For what little it's worth, here is my take on it: I was not impressed with the 70-300, and find that the latest version of 70-200/f4 from Nikon is a far better lens. I hope you have better luck with the 70-300.

(Nikon has been my main system since 1995. Over the years, I've owned two versions of the 70-300 [AF-D, AF-G], the latest 70-200/4 [AF-S], and the older 80-200/2.8 [AF-D]. I am now using an 80-400 AF-S that I really like. I shoot more wildlife than anything in the mid-tele range of the 70-200, and couldn't afford to keep both the 80-400 and the 70-200/4. So I had to part with it, but the 70-200/4 was great - far better than the 70-300s I owned.)

Thom seems to really like the latest DX version of the 70-300, but I have no experience with it and no interest in using it. In any case, good luck with the new lens. And based on all your work I've seen here over the years, I am sure you'll get great results, regardless of the lens!

Ken

mosswings said...

Well, the 70-300's good enough from 70-200, but try doing a crop from a 300mm frame. Not pretty. And, as you might expect, the AF is really quite slow. And this is what it looks like on my DX camera.

Now, if you're shooting mostly slowly moving subjects in decent light, yeah, it's pretty great. But it's the least favored lens in my stable.

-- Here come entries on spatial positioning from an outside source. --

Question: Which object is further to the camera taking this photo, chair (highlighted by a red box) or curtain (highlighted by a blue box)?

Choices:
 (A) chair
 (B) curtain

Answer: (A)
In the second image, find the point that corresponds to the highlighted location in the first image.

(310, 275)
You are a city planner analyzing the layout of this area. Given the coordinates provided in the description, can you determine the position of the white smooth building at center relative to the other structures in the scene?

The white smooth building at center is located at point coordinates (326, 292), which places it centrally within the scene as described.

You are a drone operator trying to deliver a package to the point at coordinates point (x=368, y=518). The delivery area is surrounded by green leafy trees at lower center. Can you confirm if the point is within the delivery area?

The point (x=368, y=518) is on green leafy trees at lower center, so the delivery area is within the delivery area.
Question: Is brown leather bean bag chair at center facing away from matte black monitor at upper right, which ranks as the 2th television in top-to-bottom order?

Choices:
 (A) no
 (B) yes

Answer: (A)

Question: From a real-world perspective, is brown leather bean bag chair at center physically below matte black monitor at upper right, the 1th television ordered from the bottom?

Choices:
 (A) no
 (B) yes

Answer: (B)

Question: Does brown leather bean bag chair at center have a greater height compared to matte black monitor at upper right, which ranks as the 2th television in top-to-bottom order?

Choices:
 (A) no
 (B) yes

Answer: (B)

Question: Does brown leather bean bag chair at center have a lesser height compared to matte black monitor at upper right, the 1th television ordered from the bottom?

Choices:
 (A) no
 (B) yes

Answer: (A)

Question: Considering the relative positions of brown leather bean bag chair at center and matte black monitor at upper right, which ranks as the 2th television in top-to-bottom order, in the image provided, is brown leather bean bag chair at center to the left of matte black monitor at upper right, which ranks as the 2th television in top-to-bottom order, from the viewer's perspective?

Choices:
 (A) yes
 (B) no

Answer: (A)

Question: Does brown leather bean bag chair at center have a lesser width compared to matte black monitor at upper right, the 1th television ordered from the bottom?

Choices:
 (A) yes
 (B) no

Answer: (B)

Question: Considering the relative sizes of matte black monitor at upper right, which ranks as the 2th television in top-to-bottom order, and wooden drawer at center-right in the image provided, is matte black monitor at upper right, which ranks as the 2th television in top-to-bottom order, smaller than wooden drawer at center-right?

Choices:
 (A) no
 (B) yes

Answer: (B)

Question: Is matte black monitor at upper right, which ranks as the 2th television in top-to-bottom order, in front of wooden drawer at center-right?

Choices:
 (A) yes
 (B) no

But I'm not about to shell out the big bucks for the pro glass, so I suppose all this complaining is really just me being an overprivileged cheapskate... :)

Anders said...

The newest version of the 70-300mm should indeed be very good, but I haven't tried it. I tried one of the older versions, borrowed from a friend, on my then D700 and it sucked big time. No comparison to my 70-200mm f/2.8 which is the first version of the lens with VR. I would say the difference is like day and night. The first version of the 70-200mm also works great on a D810 or a D500.

Carlo Santin said...

The older Nikon 70-200 f4 is quite nice too. Not as fast but more than adequate for outdoor use. Really nice image quality on some of the older Nikon bodies, not sure how it would handle the larger megapixel cameras.

Craig Yuill said...

That model of 70-300mm lens is probably the one I use most of all. I use it mostly as a birding/wildlife lens at the longer focal lengths, but it really does excel in the 70-200mm range. I really like the smooth bokeh in the out-of-focus areas. The new AF-P version (FX format) is supposed to be even better, and should work better with the rumoured upcoming Nikon mirrorless cameras (whenever Nikon gets around to announcing and releasing them). Have fun with your new acquisition.